As we get older, certain household tasks become increasingly challenging. Where once you might have been up for preparing a three-course meal, with an added dessert, now you find yourself wanting to just relax after a few minutes standing in the kitchen. This is a normal part of aging, generating less energy than what we felt when we were younger. However, this often leaves seniors wondering what to do about their daily meals, especially if most of your recipes take more than 20 minutes to prepare.
Related Blog: Diet and Nutrition Tips for Seniors
The good news is that you don't have to hire an in home assistant or start ordering meals in, just to save yourself from cooking pains. All you need are a few useful techniques that help make meal preparation easier for seniors.
1. Chop Sitting Down
One of the biggest time consuming and surprisingly exhausting tasks involved in cooking delicious home meals from fresh ingredients is standing at the counter chopping vegetables and proteins. This task takes its toll on your feet, knees, lower back, shoulders, and hands, so if you've been having trouble with any of these issues, consider changing the way you chop. Instead of standing at the counter, set up your cutting board at the kitchen table instead. Make sure you have everything you need, including bowls to pour chopped ingredients into so you don't have to get up several times during the process. This is a great time to watch a movie or listen to the radio to keep your mind busy and help you take your time.
2. Minimize Standing Time
You may be used to standing at the stove for forty minutes flipping fillets or stirring sauce, but these techniques may become impractical over time. Think about your favorite recipes and ways to get frugal with the amount of time you spend standing up and the number of times you get up from sitting. Consider turning down the heat so you don't have to flip fillets or sandwiches as often, and let sauces simmer with the lid closed and a timer on while you take a breather. If you're still wrangling heavy pots and pans, consider switching to lightweight cookware instead to make cooking time less taxing.
3. Practical Ingredients and Packaging
Some ingredients are harder to work with than others. Sometimes the difficulty is with the item itself and other times, the struggle is with the packaging.
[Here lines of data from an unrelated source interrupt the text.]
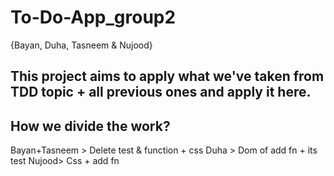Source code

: # To-Do-App_group2
{Bayan, Duha, Tasneem & Nujood}


This project aims to apply what we've taken from TDD topic + all previous ones and apply it here.
-------
How we divide the work? 
-
Bayan+Tasneem > Delete test & function + css
Duha > Dom of add fn + its test 
Nujood> Css + add fn 




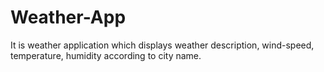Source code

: # Weather-App
 It is weather application which displays weather description, wind-speed, temperature, humidity according to city name.

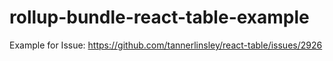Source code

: # rollup-bundle-react-table-example

Example for Issue: https://github.com/tannerlinsley/react-table/issues/2926
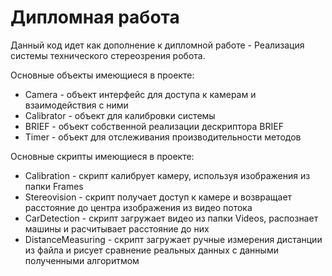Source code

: # Дипломная работа

Данный код идет как дополнение к дипломной работе - Реализация системы технического стереозрения робота.

Основные объекты имеющиеся в проекте:

* Camera - объект интерфейс для доступа к камерам и взаимодействия с ними
* Calibrator - объект для калибровки системы
* BRIEF - объект собственной реализации дескриптора BRIEF
* Timer - объект для отслеживания производительности методов

Основные скрипты имеющиеся в проекте:

* Calibration - скрипт калибрует камеру, используя изображения из папки Frames
* Stereovision - скрипт получает доступ к камере и возвращает расстояние до центра изображения из видео потока
* CarDetection - скрипт загружает видео из папки Videos, распознает машины и расчитывает расстояние до них
* DistanceMeasuring - скрипт загружает ручные измерения дистанции из файла и рисует сравнение реальных данных с данными
  полученными алгоритмом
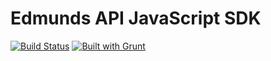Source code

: # Edmunds API JavaScript SDK

[![Build Status](https://travis-ci.org/dyurkavets/edmundsapi.png?branch=master)](https://travis-ci.org/dyurkavets/edmundsapi)
[![Built with Grunt](https://cdn.gruntjs.com/builtwith.png)](http://gruntjs.com)
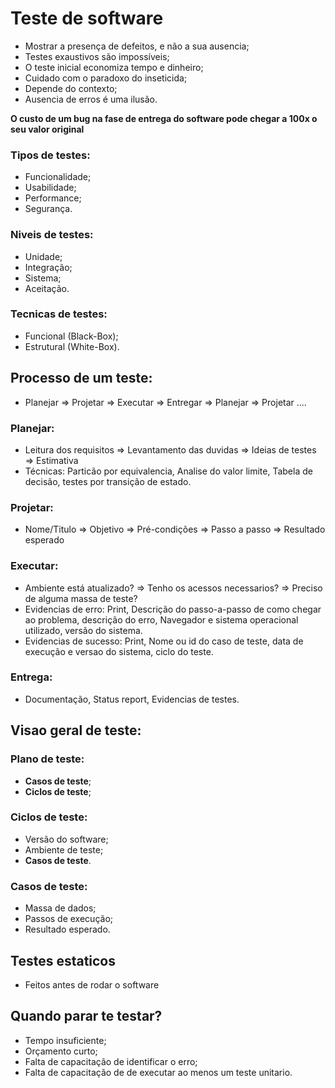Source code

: # Teste de software

- Mostrar a presença de defeitos, e não a sua ausencia;  
- Testes exaustivos são impossíveis;  
- O teste inicial economiza tempo e dinheiro;  
- Cuidado com o paradoxo do inseticida;  
- Depende do contexto;  
- Ausencia de erros é uma ilusão.

**O custo de um bug na fase de entrega do software pode chegar a 100x o seu valor original**

### Tipos de testes:
- Funcionalidade;  
- Usabilidade;  
- Performance;  
- Segurança.

### Niveis de testes:
- Unidade;  
- Integração;  
- Sistema;  
- Aceitação.

### Tecnicas de testes:
- Funcional (Black-Box);  
- Estrutural (White-Box).

## Processo de um teste:
- Planejar => Projetar => Executar => Entregar => Planejar => Projetar ....

### Planejar:
- Leitura dos requisitos => Levantamento das duvidas => Ideias de testes => Estimativa
- Técnicas: Particão por equivalencia, Analise do valor limite, Tabela de decisão, testes por transição de estado.

### Projetar:
- Nome/Titulo => Objetivo => Pré-condições => Passo a passo => Resultado esperado

### Executar:
- Ambiente está atualizado? => Tenho os acessos necessarios? => Preciso de alguma massa de teste?
- Evidencias de erro: Print, Descrição do passo-a-passo de como chegar ao problema, descrição do erro, Navegador e sistema operacional utilizado, versão do sistema.
- Evidencias de sucesso: Print, Nome ou id do caso de teste, data de execução e versao do sistema, ciclo do teste.

### Entrega:
- Documentação, Status report, Evidencias de testes.

## Visao geral de teste:
### Plano de teste:
- **Casos de teste**;  
- **Ciclos de teste**;  

### Ciclos de teste:
- Versão do software;  
- Ambiente de teste;
- **Casos de teste**.

### Casos de teste:
- Massa de dados;  
- Passos de execução;  
- Resultado esperado.


## Testes estaticos
- Feitos antes de rodar o software

## Quando parar te testar?
- Tempo insuficiente;  
- Orçamento curto;  
- Falta de capacitação de identificar o erro;  
- Falta de capacitação de de executar ao menos um teste unitario.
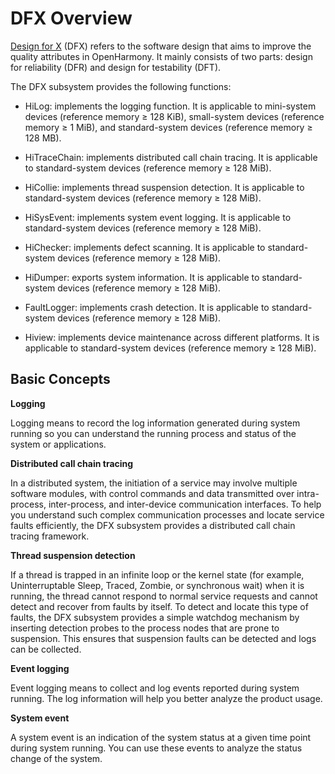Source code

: # DFX Overview<a name="EN-US_TOPIC_0000001185974398"></a>

[Design for X](https://en.wikipedia.org/wiki/Design_for_X)  \(DFX\) refers to the software design that aims to improve the quality attributes in OpenHarmony. It mainly consists of two parts: design for reliability \(DFR\) and design for testability \(DFT\).

The DFX subsystem provides the following functions:

- HiLog: implements the logging function. It is applicable to mini-system devices \(reference memory ≥ 128 KiB\), small-system devices \(reference memory ≥ 1 MiB\), and standard-system devices \(reference memory ≥ 128 MB\).

- HiTraceChain: implements distributed call chain tracing. It is applicable to standard-system devices \(reference memory ≥ 128 MiB\).
- HiCollie: implements thread suspension detection. It is applicable to standard-system devices \(reference memory ≥ 128 MiB\).
- HiSysEvent: implements system event logging. It is applicable to standard-system devices \(reference memory ≥ 128 MiB\).
- HiChecker: implements defect scanning. It is applicable to standard-system devices \(reference memory ≥ 128 MiB\).
- HiDumper: exports system information. It is applicable to standard-system devices \(reference memory ≥ 128 MiB\).
- FaultLogger: implements crash detection. It is applicable to standard-system devices \(reference memory ≥ 128 MiB\).
- Hiview: implements device maintenance across different platforms. It is applicable to standard-system devices \(reference memory ≥ 128 MiB\).

## Basic Concepts<a name="section5635178134811"></a>

**Logging**

Logging means to record the log information generated during system running so you can understand the running process and status of the system or applications.

**Distributed call chain tracing**

In a distributed system, the initiation of a service may involve multiple software modules, with control commands and data transmitted over intra-process, inter-process, and inter-device communication interfaces. To help you understand such complex communication processes and locate service faults efficiently, the DFX subsystem provides a distributed call chain tracing framework.

**Thread suspension detection**

If a thread is trapped in an infinite loop or the kernel state \(for example, Uninterruptable Sleep, Traced, Zombie, or synchronous wait\) when it is running, the thread cannot respond to normal service requests and cannot detect and recover from faults by itself. To detect and locate this type of faults, the DFX subsystem provides a simple watchdog mechanism by inserting detection probes to the process nodes that are prone to suspension. This ensures that suspension faults can be detected and logs can be collected.

**Event logging**

Event logging means to collect and log events reported during system running. The log information will help you better analyze the product usage.

**System event**

A system event is an indication of the system status at a given time point during system running. You can use these events to analyze the status change of the system.
<!--no_check-->
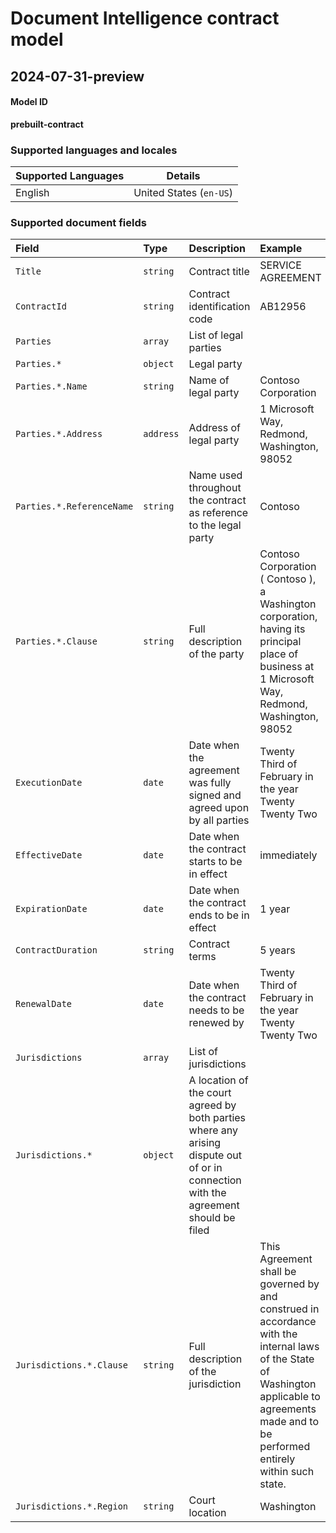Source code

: # Document Intelligence contract model

## 2024-07-31-preview

#### Model ID

**prebuilt-contract**

### Supported languages and locales

| Supported Languages | Details |
|:--------------------|:-------:|
|English|United States (`en-US`)|

### Supported document fields

| Field | Type | Description | Example |
|:------|:-----|:------------|:--------|
|`Title`|`string`|Contract title|SERVICE AGREEMENT|
|`ContractId`|`string`|Contract identification code|AB12956|
|`Parties`|`array`|List of legal parties||
|`Parties.*`|`object`|Legal party||
|`Parties.*.Name`|`string`|Name of legal party|Contoso Corporation|
|`Parties.*.Address`|`address`|Address of legal party|1 Microsoft Way, Redmond, Washington, 98052|
|`Parties.*.ReferenceName`|`string`|Name used throughout the contract as reference to the legal party|Contoso|
|`Parties.*.Clause`|`string`|Full description of the party|Contoso Corporation ( Contoso ), a Washington corporation, having its principal place of business at 1 Microsoft Way, Redmond, Washington, 98052|
|`ExecutionDate`|`date`|Date when the agreement was fully signed and agreed upon by all parties|Twenty Third of February in the year Twenty Twenty Two|
|`EffectiveDate`|`date`|Date when the contract starts to be in effect|immediately|
|`ExpirationDate`|`date`|Date when the contract ends to be in effect|1 year|
|`ContractDuration`|`string`|Contract terms|5 years|
|`RenewalDate`|`date`|Date when the contract needs to be renewed by|Twenty Third of February in the year Twenty Twenty Two|
|`Jurisdictions`|`array`|List of jurisdictions||
|`Jurisdictions.*`|`object`|A location of the court agreed by both parties where any arising dispute out of or in connection with the agreement should be filed||
|`Jurisdictions.*.Clause`|`string`|Full description of the jurisdiction|This Agreement shall be governed by and construed in accordance with the internal laws of the State of Washington applicable to agreements made and to be performed entirely within such state.|
|`Jurisdictions.*.Region`|`string`|Court location|Washington|
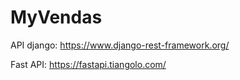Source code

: # MyVendas

API django:
https://www.django-rest-framework.org/

Fast API:
https://fastapi.tiangolo.com/



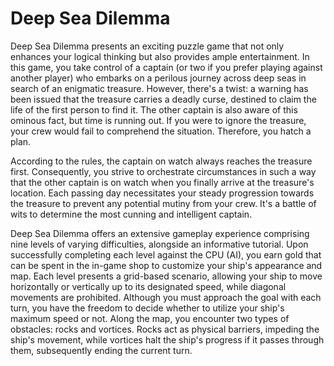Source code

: # Deep Sea Dilemma
Deep Sea Dilemma presents an exciting puzzle game that not only enhances your logical thinking but also provides ample entertainment. In this game, you take control of a captain (or two if you prefer playing against another player) who embarks on a perilous journey across deep seas in search of an enigmatic treasure. However, there's a twist: a warning has been issued that the treasure carries a deadly curse, destined to claim the life of the first person to find it. The other captain is also aware of this ominous fact, but time is running out. If you were to ignore the treasure, your crew would fail to comprehend the situation. Therefore, you hatch a plan.

According to the rules, the captain on watch always reaches the treasure first. Consequently, you strive to orchestrate circumstances in such a way that the other captain is on watch when you finally arrive at the treasure's location. Each passing day necessitates your steady progression towards the treasure to prevent any potential mutiny from your crew. It's a battle of wits to determine the most cunning and intelligent captain.

Deep Sea Dilemma offers an extensive gameplay experience comprising nine levels of varying difficulties, alongside an informative tutorial. Upon successfully completing each level against the CPU (AI), you earn gold that can be spent in the in-game shop to customize your ship's appearance and map. Each level presents a grid-based scenario, allowing your ship to move horizontally or vertically up to its designated speed, while diagonal movements are prohibited. Although you must approach the goal with each turn, you have the freedom to decide whether to utilize your ship's maximum speed or not. Along the map, you encounter two types of obstacles: rocks and vortices. Rocks act as physical barriers, impeding the ship's movement, while vortices halt the ship's progress if it passes through them, subsequently ending the current turn.
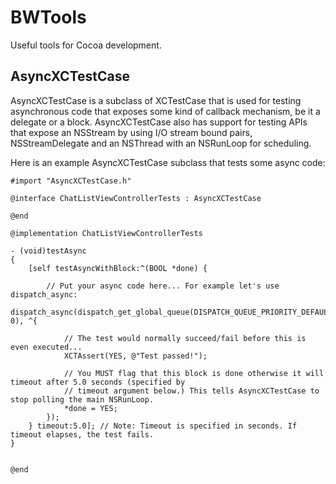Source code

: BWTools
=======

Useful tools for Cocoa development.

## AsyncXCTestCase

AsyncXCTestCase is a subclass of XCTestCase that is used for testing asynchronous code that exposes 
some kind of callback mechanism, be it a delegate or a block. AsyncXCTestCase also has support for 
testing APIs that expose an NSStream by using I/O stream bound pairs, NSStreamDelegate and an NSThread
with an NSRunLoop for scheduling.

Here is an example AsyncXCTestCase subclass that tests some async code:
    
    #import "AsyncXCTestCase.h"

    @interface ChatListViewControllerTests : AsyncXCTestCase

    @end

    @implementation ChatListViewControllerTests

    - (void)testAsync
    {
        [self testAsyncWithBlock:^(BOOL *done) {
            
            // Put your async code here... For example let's use dispatch_async:
            dispatch_async(dispatch_get_global_queue(DISPATCH_QUEUE_PRIORITY_DEFAULT, 0), ^{
                
                // The test would normally succeed/fail before this is even executed...
                XCTAssert(YES, @"Test passed!");
                
                // You MUST flag that this block is done otherwise it will timeout after 5.0 seconds (specified by 
                // timeout argument below.) This tells AsyncXCTestCase to stop polling the main NSRunLoop.
                *done = YES;
            });
        } timeout:5.0]; // Note: Timeout is specified in seconds. If timeout elapses, the test fails.
    }
    

    @end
When shopping at the grocery store or selecting what to have delivered by helpful gig-economy couriers, make sure to choose ingredients that you can handle on your own. Shellfish, for instance, might be too difficult to crack on your own these days and huge bags of frozen chicken may well be too heavy to handle. If you do get ingredients that are in packaging that are difficult to work with, repackage the ingredients into smaller containers you can easily handle later on.
4. Choose Meals with Shorter Prep Time
The amount of time you spend cooking could be a major part of why you're so tired at the end of a recipe. Even if you love to cook, it may be time to save the long recipes for special occasions and take a page from those who cook in a hurry. Choose recipes that take twenty minutes or less to prepare so that you're not exhausted or uncomfortable by dinner time. Don't be afraid to use the microwave for things like boiling potatoes or pasta, and discover the joys of quickly toasting a hot sandwich in a frying pan. There will be time for your signature lasagna during the Holiday season, when your energetic relatives are there to do the detailed work and you can relax and add input when necessary.
Cooking in your retirement years can become more challenging, but it doesn't have to be unpleasant. With a few careful considerations for standing discomfort and the amount of time you spend on meal preparation, cooking for yourself should once again become simple and easy.